Latest Laois News: Local Labour rep backs School Football Pilot Programme
Eoin Barry backs call for direct investment in school football pilot programme
30% of professional players in League of Ireland have only Junior Certificate qualification
With Euro2020 finally kicking off, local area rep Eoin Barry has backed the new Labour Party proposal calling for the creation of a transition year programme in participating schools to develop a football academy structure.
Mr. Barry said:
“Football, and all sports plays a vital role in our community, but soccer has an international role that brings people together from all ages and walks of life and offers many opportunities. We are all familiar with the idea of rugby and GAA schools but more could be done to support schools where football is more popular and support young adults who may want to pursue a career in it.
“That’s why the Labour Party is proposing a new programme for transition year students in secondary schools providing football academies, based on existing models including Stephen Elliot’s Improtech academy in the UK. Intensive football coaching would be provided in schools in tandem with regular schoolwork and progress towards qualifications. It would be part of the school curriculum and has been proven to improve football ability, school attendance and career pathways for the young people involved.
“Irish football has many challenges with 30% of professional players in the League of Ireland have only a Junior Certificate qualification, and weak linkages with the education system compared to other mainstream team sports. We also know that too much of the financial and emotional investment amongst Irish football fans is based in England – their teams, their coaching structures, their players with Irish heritage.
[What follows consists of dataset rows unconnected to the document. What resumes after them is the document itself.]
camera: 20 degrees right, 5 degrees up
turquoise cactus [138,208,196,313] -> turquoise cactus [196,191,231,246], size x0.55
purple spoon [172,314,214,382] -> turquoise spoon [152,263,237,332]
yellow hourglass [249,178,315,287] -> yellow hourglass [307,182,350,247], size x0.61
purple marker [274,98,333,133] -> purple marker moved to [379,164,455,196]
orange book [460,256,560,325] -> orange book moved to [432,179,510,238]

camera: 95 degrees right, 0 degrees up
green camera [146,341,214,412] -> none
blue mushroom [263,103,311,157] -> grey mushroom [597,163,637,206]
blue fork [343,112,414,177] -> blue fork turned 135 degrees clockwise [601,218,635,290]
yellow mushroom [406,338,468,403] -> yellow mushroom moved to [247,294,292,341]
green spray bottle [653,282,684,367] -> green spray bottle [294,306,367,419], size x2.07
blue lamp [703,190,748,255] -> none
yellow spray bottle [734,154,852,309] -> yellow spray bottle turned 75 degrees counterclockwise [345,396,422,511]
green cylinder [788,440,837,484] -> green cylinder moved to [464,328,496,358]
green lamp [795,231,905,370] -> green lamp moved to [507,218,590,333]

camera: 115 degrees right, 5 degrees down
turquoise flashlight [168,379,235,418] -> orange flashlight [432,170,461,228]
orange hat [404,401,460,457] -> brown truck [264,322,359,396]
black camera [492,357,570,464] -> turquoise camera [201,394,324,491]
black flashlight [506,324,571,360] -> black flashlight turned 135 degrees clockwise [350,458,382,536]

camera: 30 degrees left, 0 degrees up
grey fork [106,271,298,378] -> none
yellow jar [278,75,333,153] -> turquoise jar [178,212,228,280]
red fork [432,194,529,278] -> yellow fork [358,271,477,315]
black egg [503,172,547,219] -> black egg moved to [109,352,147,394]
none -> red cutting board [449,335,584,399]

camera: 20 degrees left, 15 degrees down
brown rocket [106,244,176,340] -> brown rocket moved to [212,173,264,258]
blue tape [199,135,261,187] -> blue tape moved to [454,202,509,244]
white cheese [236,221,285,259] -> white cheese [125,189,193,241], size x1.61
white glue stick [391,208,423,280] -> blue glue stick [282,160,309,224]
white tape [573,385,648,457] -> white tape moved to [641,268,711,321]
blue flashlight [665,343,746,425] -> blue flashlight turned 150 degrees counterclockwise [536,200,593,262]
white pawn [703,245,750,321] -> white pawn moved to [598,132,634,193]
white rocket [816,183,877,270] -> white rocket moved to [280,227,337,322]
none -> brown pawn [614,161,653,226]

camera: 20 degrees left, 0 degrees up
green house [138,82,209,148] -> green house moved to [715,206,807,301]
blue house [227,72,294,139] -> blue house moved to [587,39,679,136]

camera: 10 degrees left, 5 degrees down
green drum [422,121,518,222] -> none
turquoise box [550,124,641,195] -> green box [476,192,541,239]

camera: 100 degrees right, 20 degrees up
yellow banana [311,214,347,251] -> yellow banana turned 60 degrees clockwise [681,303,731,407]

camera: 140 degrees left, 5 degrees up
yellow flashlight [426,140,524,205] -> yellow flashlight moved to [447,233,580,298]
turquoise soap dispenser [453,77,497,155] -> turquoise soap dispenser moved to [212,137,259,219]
“By rolling out this pilot programme proposal from Labour we can work towards building a domestic Irish football industry and establish a successful, buoyant, and viable domestic league. We estimate that the pilot programme costs would be approximately €50,000 per school annually and would be financed directly through a small 0.25% increase in the betting levy that would raise an estimated €11 million. This would fund over 200 secondary schools to take part including some here locally.
“A more engaged football learning structure embedded in the Irish education system will provide a bedrock for a domestic football industry and improve the potential for national sides to improve into the future.
“Participation in grassroots football currently contributes €1.13bn to the Irish economy with a direct economic impact of almost €115m, almost €272m in social benefits and healthcare savings of almost €750m (UEFA Grow report, 2019). Further investment would only improve such outcomes.”